#### TASK STATEMENT:
Output a verbatim copy of the data, cut off after the line that contains "kabinettet er, hvor".

── GIVEN RECORDS ──

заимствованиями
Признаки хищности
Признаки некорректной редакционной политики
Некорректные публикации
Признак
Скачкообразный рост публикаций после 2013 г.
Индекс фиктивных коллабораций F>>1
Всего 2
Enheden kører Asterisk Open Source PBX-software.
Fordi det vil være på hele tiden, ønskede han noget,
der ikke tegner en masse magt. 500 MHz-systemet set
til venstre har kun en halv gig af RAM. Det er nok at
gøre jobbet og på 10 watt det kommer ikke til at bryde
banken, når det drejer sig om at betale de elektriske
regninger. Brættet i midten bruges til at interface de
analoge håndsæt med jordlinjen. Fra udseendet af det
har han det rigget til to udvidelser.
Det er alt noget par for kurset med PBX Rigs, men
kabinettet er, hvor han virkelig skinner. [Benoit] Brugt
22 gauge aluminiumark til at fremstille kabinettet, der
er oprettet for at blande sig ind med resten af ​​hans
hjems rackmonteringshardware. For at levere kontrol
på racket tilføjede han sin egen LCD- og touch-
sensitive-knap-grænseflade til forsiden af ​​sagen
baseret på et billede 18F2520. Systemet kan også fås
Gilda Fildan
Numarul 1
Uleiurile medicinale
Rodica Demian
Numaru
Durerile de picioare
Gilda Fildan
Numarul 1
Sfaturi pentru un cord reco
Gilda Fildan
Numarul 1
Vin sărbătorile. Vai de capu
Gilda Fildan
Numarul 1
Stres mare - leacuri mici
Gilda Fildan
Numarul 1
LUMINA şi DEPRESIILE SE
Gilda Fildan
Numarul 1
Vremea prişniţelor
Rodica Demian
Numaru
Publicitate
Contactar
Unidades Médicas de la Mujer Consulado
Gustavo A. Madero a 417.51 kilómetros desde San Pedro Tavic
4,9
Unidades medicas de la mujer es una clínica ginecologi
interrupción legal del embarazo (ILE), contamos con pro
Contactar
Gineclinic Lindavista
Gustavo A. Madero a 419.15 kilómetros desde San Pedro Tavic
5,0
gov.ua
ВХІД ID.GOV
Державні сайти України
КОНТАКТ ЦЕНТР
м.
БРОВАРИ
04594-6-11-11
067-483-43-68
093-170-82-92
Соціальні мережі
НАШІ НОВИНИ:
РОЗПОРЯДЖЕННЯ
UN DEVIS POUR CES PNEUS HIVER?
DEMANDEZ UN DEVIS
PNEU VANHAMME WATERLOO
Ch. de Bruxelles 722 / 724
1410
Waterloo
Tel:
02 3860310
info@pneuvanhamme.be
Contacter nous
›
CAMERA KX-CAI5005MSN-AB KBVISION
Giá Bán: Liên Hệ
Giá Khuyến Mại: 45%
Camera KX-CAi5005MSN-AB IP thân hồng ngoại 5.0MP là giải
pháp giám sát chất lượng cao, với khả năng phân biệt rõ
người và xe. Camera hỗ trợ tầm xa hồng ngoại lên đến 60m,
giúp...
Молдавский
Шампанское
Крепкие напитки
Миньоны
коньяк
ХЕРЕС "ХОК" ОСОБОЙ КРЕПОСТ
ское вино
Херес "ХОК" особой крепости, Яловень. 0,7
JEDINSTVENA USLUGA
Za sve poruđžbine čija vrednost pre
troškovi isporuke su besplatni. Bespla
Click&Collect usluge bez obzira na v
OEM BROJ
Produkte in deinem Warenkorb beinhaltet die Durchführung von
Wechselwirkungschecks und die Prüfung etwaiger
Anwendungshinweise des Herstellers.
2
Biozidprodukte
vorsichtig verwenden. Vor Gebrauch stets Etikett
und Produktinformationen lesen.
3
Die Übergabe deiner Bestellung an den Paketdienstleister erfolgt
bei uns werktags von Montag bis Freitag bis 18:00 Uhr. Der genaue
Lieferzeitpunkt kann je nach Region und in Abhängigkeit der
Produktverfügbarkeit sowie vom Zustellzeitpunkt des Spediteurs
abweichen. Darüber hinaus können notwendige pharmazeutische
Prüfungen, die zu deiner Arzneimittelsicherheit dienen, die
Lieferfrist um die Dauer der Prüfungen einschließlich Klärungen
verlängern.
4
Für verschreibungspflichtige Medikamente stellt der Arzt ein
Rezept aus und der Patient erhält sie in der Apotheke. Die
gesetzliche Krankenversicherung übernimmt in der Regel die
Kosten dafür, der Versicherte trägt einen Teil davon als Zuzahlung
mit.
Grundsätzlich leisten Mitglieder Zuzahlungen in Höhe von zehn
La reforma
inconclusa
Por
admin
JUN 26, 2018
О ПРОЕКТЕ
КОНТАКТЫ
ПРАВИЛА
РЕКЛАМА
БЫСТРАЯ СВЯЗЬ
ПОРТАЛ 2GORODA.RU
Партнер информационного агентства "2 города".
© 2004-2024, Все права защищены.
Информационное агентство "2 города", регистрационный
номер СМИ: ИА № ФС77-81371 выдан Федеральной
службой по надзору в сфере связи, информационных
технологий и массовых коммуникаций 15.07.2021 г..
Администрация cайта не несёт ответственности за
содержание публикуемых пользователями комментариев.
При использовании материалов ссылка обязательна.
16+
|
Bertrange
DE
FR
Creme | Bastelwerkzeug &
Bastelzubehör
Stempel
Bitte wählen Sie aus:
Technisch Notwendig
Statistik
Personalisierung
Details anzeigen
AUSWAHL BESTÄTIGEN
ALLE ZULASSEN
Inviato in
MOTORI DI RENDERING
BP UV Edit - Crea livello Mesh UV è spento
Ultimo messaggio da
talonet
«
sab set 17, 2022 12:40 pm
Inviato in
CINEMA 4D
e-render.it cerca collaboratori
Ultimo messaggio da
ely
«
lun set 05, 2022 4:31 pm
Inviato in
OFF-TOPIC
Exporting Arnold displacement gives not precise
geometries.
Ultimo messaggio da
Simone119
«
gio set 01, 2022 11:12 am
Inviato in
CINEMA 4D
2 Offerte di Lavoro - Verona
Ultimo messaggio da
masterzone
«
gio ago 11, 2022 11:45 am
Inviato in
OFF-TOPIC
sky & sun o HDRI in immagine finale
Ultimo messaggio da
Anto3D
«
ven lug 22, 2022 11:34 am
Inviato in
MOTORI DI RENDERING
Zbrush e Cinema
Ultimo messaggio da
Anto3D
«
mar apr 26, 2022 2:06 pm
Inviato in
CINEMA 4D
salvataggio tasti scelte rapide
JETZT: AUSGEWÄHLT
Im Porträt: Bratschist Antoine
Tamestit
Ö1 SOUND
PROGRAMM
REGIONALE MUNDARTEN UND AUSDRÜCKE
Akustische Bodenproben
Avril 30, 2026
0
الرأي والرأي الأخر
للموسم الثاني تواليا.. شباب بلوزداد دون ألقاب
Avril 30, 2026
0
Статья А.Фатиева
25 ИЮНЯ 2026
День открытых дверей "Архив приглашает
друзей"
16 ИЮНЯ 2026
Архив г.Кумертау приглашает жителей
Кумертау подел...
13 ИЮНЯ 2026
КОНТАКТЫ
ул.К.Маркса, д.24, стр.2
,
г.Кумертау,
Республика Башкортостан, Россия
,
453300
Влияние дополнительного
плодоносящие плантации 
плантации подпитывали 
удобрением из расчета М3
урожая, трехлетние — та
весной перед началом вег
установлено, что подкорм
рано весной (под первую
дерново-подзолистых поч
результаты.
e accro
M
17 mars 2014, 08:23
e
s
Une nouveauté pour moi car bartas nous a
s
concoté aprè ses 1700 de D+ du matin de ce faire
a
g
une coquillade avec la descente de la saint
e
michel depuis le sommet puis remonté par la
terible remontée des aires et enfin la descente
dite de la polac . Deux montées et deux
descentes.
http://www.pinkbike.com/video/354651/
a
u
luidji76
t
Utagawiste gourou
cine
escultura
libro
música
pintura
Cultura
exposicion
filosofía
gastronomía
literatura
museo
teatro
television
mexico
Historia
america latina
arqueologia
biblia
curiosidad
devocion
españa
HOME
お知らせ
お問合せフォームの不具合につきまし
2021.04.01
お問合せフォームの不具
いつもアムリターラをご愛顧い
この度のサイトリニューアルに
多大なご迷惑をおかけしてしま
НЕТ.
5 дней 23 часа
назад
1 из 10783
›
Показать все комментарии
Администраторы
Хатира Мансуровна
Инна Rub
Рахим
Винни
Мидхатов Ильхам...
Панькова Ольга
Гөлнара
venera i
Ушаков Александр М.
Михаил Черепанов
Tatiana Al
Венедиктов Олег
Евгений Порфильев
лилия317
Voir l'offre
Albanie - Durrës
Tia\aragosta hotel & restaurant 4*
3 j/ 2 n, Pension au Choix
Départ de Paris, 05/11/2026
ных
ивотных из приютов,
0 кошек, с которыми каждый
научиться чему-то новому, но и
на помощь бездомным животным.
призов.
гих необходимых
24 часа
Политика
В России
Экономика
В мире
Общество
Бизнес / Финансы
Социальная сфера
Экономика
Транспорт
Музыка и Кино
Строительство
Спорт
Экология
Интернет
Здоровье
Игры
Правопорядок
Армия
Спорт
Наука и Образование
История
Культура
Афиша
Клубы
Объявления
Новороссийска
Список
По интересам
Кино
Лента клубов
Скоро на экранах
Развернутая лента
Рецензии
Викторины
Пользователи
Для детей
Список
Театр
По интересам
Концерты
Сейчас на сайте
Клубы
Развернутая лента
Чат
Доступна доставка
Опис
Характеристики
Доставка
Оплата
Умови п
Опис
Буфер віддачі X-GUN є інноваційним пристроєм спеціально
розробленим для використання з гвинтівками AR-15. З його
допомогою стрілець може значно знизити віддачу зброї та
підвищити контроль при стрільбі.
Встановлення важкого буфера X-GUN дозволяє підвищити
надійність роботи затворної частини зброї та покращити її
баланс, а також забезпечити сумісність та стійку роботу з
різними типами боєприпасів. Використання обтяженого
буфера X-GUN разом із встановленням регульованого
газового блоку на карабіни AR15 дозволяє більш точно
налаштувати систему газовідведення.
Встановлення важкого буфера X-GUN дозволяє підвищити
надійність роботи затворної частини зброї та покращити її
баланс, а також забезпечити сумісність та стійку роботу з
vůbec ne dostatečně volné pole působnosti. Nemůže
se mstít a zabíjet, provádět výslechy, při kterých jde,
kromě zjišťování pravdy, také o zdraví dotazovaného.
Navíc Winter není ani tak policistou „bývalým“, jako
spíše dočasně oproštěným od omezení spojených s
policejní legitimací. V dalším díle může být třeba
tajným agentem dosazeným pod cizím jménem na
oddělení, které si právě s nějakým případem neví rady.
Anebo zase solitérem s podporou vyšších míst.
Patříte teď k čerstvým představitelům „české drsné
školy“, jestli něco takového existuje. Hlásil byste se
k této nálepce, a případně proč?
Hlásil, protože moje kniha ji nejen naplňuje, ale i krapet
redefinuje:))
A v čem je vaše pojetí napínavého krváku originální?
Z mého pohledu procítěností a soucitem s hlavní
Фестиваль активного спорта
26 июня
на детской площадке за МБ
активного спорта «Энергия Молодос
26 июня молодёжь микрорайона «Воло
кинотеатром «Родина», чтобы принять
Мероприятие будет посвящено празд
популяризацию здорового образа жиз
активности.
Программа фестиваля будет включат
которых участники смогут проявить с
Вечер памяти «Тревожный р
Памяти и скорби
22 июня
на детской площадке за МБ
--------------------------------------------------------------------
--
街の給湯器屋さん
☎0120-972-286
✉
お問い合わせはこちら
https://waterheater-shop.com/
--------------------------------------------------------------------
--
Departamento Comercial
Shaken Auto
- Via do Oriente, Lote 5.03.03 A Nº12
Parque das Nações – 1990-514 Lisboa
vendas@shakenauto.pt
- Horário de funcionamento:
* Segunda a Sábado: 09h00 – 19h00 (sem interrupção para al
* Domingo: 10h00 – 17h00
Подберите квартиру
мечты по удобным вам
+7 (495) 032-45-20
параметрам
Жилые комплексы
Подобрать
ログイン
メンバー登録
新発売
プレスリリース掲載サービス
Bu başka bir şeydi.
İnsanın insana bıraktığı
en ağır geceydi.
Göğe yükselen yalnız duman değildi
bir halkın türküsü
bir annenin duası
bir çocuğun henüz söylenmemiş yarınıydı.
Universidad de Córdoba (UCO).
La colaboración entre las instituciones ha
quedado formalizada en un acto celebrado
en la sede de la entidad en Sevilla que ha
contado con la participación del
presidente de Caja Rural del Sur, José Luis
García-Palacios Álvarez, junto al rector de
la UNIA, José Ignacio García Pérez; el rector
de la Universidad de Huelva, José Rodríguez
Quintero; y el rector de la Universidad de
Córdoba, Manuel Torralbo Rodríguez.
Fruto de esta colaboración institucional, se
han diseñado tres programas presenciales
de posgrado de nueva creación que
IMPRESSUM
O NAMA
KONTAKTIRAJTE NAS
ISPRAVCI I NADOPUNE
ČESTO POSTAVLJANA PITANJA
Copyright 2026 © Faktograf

───

#### SOLUTION FOR THIS TASK:
заимствованиями
Признаки хищности
Признаки некорректной редакционной политики
Некорректные публикации
Признак
Скачкообразный рост публикаций после 2013 г.
Индекс фиктивных коллабораций F>>1
Всего 2
Enheden kører Asterisk Open Source PBX-software.
Fordi det vil være på hele tiden, ønskede han noget,
der ikke tegner en masse magt. 500 MHz-systemet set
til venstre har kun en halv gig af RAM. Det er nok at
gøre jobbet og på 10 watt det kommer ikke til at bryde
banken, når det drejer sig om at betale de elektriske
regninger. Brættet i midten bruges til at interface de
analoge håndsæt med jordlinjen. Fra udseendet af det
har han det rigget til to udvidelser.
Det er alt noget par for kurset med PBX Rigs, men
kabinettet er, hvor han virkelig skinner. [Benoit] Brugt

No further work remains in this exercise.